Saturday 10 January 2015



SEBI’s discussion paper on Revisiting the capital raising process

Securities market, including the market for public offerings, is dynamic and need to keep pace with the evolving environment. In order to keep pace with the changing economic environment and to address concerns of various market participants especially the issuers and the investing community, the regulations governing the primary market have been amended from time to time. In a discussion paper on “Revisiting the capital raising process” issued by Securities and Exchange Board of India (SEBI) highlights that existing listed issuers have preferred private placement including Qualified Institutional Placement (QIP) route vis-à-vis a subsequent offerings  by way of Further Public Offer (FPO) / Rights Issue. Further, participants in various forums have indicated that issuers have inclination towards private placement, because  of shorter time frame and lower costs associated with such route. Therefore, SEBI has been examining how to further facilitate capital raising by existing listed companies through FPO/Rights issue so as to provide retail investors the opportunity to participate in subsequent offerings and enable issuers to raise capital in the shortest possible time span.

In view of above, SEBI has proposed on the following two areas:

*      Proposal on use of Secondary Market infrastructure for making applications in Public Issue (“e-IPO”)-- Investor will be able to submit his application to / place order with any SEBI  registered Stock Broker, Depository Participant (DP) or Registrar and Transfer  Agent (RTA) and Self Certified Syndicate Bank (SCSB). Depositories can take access to the Stock Exchange platform and in turn provide the same to their DPs /  RTAs. Investor will continue to have the option of  submitting Application Supported by Blocked Amount ("ASBA") application to SCSB or stock broker. Investors can also fill the application form online and submit it on the web portal of trading member, DP/ RTA or SCSB (in case of ASBA), if provided by the  intermediary. Under this case, the investor will not be required to physically sign any paper as even the Companies Act, 2013 recognizes the electronic form of a  document. This will help eliminate printing application form and thereby reduce the overall cost of public issuance.

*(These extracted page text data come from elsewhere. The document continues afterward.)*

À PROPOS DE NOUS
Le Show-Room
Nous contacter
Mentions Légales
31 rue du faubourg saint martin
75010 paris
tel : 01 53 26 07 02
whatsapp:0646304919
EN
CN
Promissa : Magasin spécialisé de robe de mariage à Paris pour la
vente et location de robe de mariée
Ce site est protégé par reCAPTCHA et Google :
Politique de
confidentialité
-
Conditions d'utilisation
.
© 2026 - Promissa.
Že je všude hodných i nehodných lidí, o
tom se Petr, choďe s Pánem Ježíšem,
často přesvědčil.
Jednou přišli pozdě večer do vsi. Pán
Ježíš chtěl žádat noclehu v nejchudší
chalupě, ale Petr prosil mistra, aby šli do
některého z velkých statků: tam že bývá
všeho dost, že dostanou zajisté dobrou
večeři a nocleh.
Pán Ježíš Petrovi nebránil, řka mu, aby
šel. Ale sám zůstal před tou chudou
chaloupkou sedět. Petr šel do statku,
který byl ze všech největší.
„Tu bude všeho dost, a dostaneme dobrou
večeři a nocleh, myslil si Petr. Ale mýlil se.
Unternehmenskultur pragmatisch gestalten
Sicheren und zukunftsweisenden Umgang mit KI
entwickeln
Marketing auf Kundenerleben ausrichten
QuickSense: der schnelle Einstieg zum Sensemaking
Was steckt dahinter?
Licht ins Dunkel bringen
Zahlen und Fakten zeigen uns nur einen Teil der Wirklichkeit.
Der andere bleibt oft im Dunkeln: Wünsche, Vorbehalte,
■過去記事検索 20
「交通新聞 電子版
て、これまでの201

*      Proposal on Fast Track Issuances (FPO and Rights Issue)—In the discussion paper it is proposed that the fast track route may be extended to companies having an average market capitalisation of public shareholding between Rs. 250 crores to Rs. 3,000 crores, subject to fulfilment of certain additional conditions. In addition to above, for facilitating divestment of Central Public Sector Enterprises (CPSEs), it is recommended that the fast track issue route shall be available to them without the requirement of a minimum average market capitalisation of public shareholding subject to CPSEs complying with all the other existing conditions for Fast Track route.